A new wave of layoffs is emblematic of this shift as nearly every major bank undertakes a cost-cutting initiative, some with names like Project Compass. UBS has announced 3,500 layoffs, 5 percent of its staff, and Citigroup is quietly cutting dozens of traders. Bank of America could cut as many as 10,000 jobs, or 3.5 percent of its work force. ABN Amro, Barclays, Bank of New York Mellon, Credit Suisse, Goldman Sachs, HSBC, Lloyds, State Street, and Wells Fargo have in recent months all announced plans to cut jobs - tens of thousands all told.
Even as they cut payrolls, banks are exploring ways to generate revenue that could translate to higher costs for consumers. Among the possibilities are new fees for automatic deductions from checking accounts that pay utility and cable bills, according to people involved in the discussions.

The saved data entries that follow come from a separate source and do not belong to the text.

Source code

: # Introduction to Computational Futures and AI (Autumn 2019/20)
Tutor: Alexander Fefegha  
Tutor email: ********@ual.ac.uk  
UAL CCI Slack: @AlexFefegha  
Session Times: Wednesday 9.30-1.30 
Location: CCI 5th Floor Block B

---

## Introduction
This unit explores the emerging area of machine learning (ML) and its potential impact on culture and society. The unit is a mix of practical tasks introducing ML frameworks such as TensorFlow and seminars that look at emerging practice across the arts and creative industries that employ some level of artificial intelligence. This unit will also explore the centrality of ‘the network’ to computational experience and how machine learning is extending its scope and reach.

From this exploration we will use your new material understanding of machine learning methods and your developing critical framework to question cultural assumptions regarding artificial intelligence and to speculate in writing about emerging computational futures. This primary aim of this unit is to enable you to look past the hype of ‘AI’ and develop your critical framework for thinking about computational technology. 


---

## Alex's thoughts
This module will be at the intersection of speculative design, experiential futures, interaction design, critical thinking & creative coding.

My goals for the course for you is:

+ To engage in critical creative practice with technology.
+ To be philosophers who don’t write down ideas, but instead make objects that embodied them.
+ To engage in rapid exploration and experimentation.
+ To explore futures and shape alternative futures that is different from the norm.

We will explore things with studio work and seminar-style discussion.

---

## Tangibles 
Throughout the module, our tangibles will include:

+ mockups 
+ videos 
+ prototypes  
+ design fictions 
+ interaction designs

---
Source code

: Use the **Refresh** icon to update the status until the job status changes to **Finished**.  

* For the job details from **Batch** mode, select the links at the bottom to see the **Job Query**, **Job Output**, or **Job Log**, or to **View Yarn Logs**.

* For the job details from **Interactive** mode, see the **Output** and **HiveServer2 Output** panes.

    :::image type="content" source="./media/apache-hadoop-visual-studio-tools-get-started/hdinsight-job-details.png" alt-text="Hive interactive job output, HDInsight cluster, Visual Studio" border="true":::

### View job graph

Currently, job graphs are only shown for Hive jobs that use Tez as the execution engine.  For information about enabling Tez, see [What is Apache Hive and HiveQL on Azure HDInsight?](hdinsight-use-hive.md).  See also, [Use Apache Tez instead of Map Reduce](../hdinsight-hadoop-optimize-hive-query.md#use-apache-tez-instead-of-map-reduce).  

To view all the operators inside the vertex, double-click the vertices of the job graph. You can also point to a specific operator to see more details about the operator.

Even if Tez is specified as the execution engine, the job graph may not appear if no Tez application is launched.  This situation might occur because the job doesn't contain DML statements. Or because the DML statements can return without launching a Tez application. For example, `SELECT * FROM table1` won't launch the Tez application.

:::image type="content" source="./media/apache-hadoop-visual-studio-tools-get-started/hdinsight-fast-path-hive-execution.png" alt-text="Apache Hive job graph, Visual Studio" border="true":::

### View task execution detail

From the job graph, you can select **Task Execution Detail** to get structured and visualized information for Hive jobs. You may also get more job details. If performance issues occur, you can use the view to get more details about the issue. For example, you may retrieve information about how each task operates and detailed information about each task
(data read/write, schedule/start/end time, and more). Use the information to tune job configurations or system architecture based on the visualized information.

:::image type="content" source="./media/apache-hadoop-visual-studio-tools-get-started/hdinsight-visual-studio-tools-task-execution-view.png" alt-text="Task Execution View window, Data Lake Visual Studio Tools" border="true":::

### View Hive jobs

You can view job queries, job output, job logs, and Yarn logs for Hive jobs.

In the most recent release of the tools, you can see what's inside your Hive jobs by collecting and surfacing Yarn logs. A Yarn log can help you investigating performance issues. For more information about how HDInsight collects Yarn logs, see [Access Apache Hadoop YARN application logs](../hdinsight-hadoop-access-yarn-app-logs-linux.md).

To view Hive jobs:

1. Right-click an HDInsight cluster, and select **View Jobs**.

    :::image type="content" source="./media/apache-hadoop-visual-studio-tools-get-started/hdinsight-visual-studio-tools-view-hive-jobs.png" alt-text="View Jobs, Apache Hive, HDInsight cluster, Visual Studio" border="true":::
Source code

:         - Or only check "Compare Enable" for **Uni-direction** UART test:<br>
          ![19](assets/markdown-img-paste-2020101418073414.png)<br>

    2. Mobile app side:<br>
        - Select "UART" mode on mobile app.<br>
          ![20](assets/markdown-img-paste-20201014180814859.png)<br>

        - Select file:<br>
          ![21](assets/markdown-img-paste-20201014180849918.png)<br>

SunTrust Banks, a major lender in the Southeast, is already charging a $5 monthly fee to its “everyday checking’’ customers who use a debit card for purchases or recurring charges. And this fall, Wells Fargo plans to test a $3 monthly usage fee for new debit card customers in five states, on top of its normal service charges, which are $5 to $30 a month.
Previously, other big lenders - including Bank of America, Chase, and PNC Financial - canceled rewards programs and altered checking account service charges to blunt the effect of rules curbing overdraft and debit card swipe fees.
Banks have been through plenty of boom and bust cycles before. But executives and analysts say this time is different.
Lending, the prime driver of revenue, has been depressed for several years and is not expected to pick up anytime soon, even with historically low interest rates favorable to borrowers. Consumers are spurning debt after a 20-year binge, while businesses are so uncertain about the economy that they are hunkering down, rather than financing expansion plans.